NEW YORK: Striking the right balance of creative originality and strategy requires agencies to consider a variety of structural factors, according to a study published in the Journal of Advertising Research (JAR).

Huw O’Connor and Mark Kilgour (Hamilton, New Zealand), Scott Koslow (Macquarie University Sydney, Australia) and Sheila Sasser (Eastern Michigan University) argued there has been “a surprising dearth of research that investigates the effects of structural elements on creative outputs in an advertising agency context.”

In response, their paper – entitled Drivers of Creativity within Advertising Agencies: How Structural Configuration Can Affect and Improve Creative Development – involved a survey of executives at 31 agencies in Australia and New Zealand, and yielded a dataset covering 554 campaigns.

And the authors identified an important “dependent variable”: namely, the “flavor” of creativity as it “relates to the relative levels of originality (i.e., having a measure of novelty) and appropriateness (i.e., being on brand strategy) of an advertisement.

“There is often a trade-off,” they allowed, “between originality and strategy, in that some ideas may be more original and less appropriate, or less original and more appropriate, and still be considered equally creative.”

Agency structures, the study further asserted, can be reconfigured to facilitate a flavor of creativity suitable for objectives and market conditions. It appears, for example “that increases in creative personnel drove increases in originality”.

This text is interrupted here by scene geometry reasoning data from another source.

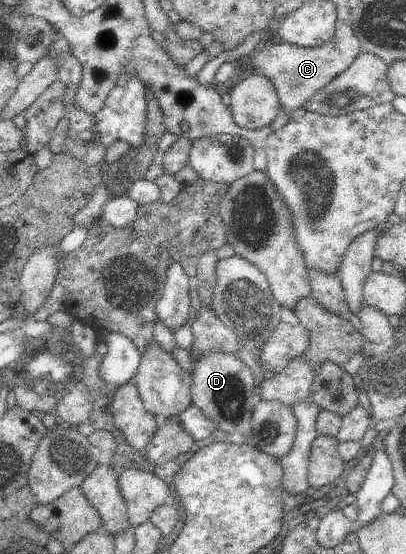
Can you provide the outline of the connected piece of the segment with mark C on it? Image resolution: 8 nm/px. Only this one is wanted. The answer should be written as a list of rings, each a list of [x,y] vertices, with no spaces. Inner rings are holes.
[[[339,23],[333,37],[321,47],[301,47],[274,40],[263,49],[256,48],[234,62],[238,67],[236,70],[240,70],[239,67],[246,64],[252,68],[252,74],[268,77],[277,90],[282,115],[285,114],[292,120],[302,114],[303,107],[307,106],[307,102],[314,93],[326,88],[354,62],[361,52],[361,42],[354,36],[351,23]]]

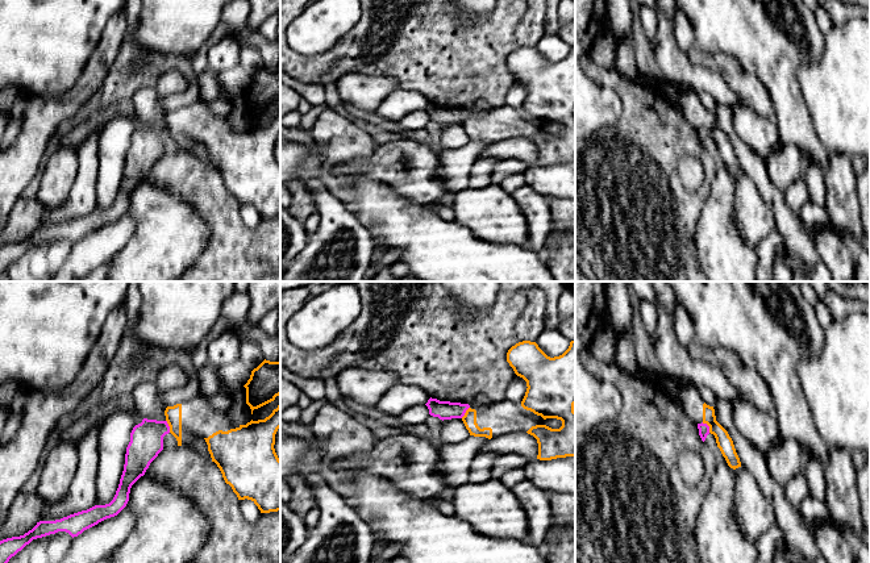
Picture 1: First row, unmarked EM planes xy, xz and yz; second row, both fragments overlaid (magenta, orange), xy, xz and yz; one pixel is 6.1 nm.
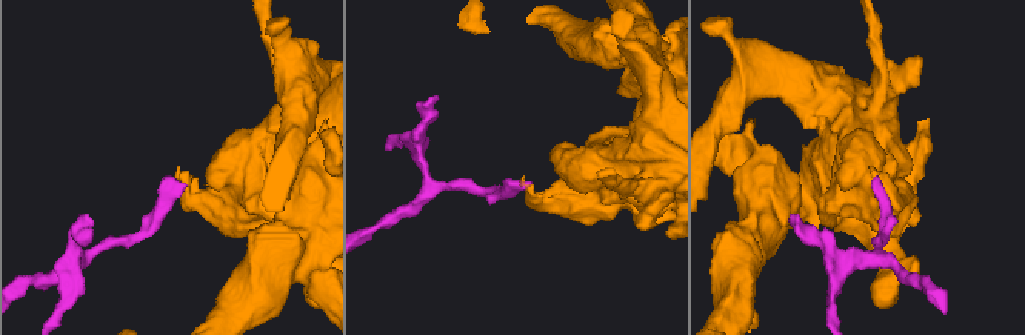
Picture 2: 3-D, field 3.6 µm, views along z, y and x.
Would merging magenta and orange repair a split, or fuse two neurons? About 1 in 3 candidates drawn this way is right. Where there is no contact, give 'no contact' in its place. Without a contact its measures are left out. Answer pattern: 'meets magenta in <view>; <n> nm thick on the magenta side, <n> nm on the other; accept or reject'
meets magenta in yz; 60 nm thick on the magenta side, 100 nm on the other; reject

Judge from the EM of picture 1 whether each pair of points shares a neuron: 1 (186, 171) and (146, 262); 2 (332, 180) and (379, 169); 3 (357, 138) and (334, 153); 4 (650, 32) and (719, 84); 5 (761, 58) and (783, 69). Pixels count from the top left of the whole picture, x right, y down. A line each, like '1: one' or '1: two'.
1: two
2: two
3: one
4: two
5: one

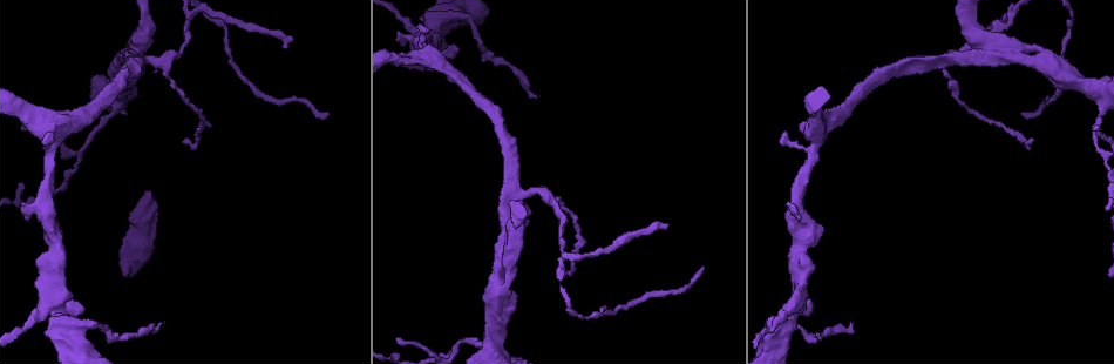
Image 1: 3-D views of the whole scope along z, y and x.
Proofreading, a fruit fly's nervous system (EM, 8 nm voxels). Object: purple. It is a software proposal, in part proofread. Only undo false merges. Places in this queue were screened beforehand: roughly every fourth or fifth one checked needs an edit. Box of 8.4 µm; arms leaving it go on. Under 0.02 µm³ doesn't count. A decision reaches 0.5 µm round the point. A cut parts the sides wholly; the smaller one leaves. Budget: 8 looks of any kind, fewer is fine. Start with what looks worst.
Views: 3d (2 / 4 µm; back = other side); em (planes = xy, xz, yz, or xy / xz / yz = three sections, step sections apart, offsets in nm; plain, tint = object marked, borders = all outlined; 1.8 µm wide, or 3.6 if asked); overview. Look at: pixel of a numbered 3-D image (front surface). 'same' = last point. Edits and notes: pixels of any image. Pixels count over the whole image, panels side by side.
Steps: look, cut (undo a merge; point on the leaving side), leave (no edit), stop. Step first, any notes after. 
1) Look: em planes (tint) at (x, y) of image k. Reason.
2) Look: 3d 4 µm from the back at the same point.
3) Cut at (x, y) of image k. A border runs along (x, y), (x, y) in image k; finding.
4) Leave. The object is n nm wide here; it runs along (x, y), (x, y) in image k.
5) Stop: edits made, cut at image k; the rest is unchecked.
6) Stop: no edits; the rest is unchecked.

Look: em planes (tint) at (973, 57) of image 1. Abrupt turn.

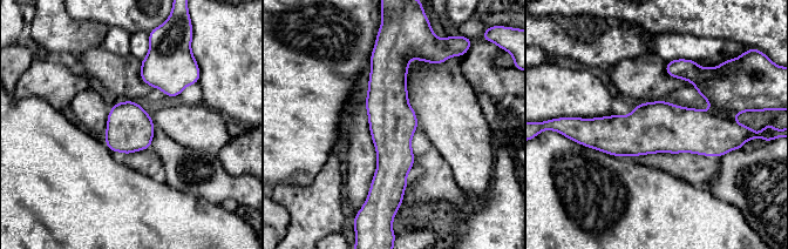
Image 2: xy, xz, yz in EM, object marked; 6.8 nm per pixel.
Leave. The object is 320 nm wide here; it runs along (388, 55), (393, 188), (400, 196) in image 2; continuous, no second neuron.

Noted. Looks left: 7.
Look: 3d 4 µm from the back at (1009, 19) of image 1. Abrupt turn.

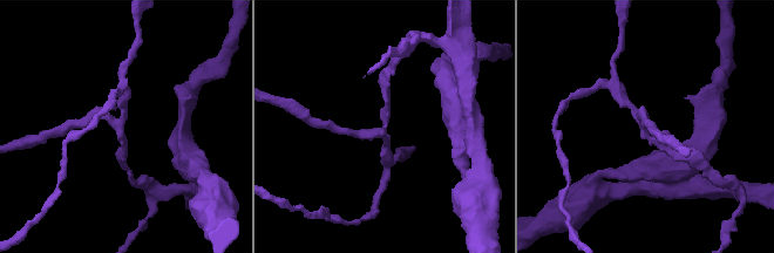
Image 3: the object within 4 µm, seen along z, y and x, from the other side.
Look: em xz step 8 (tint) at (383, 133) of image 3.

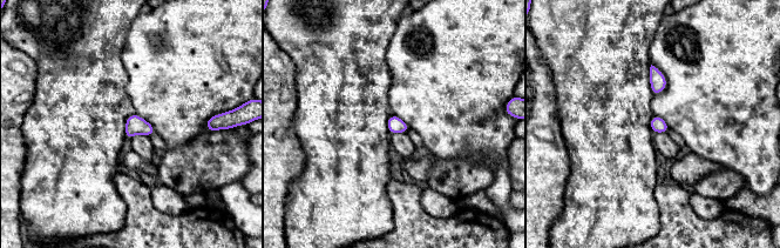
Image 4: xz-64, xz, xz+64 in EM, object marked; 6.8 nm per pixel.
Leave. Continuous, no second neuron.

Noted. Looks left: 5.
Look: 3d 2 µm at (815, 133) of image 1.

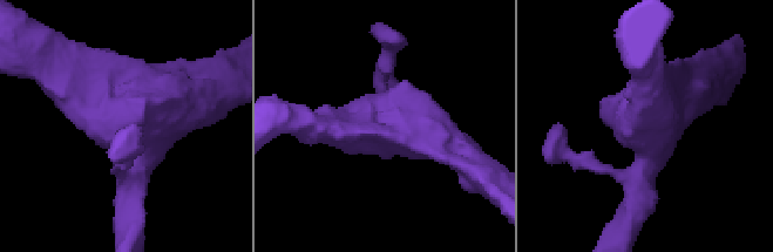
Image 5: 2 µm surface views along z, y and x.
Look: em xz step 4 (tint) at (652, 125) of image 5. 3 arms meet here; the arms are 220, 260, 280 nm wide; now the EM.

Boosting account-team size, it was also found, “improves campaign originality but not strategy. When service levels are increased, strategy development is exposed to social judgment processes at a cost to the advertising outcome.”

Elaborating on these themes, the paper argued that “agencies may better serve their clients through the use of fewer specialists and instead increase creative staffing when brand differentiation is required”.

Additionally, the authors reported, “agencies need to manage proactively rigidities that emerge as the client–agency relationship endures or when clients are sizable”.

While perceptions often diverged in line with different agency systems, the study ultimately argued that “in the majority of cases, the most preferred creative ideas were viewed as having made it through evaluation processes.

“This indicates strength in the overall agency model in integrating the requirements of the client with those of the agency. In this respect, the structures largely appear to be working.”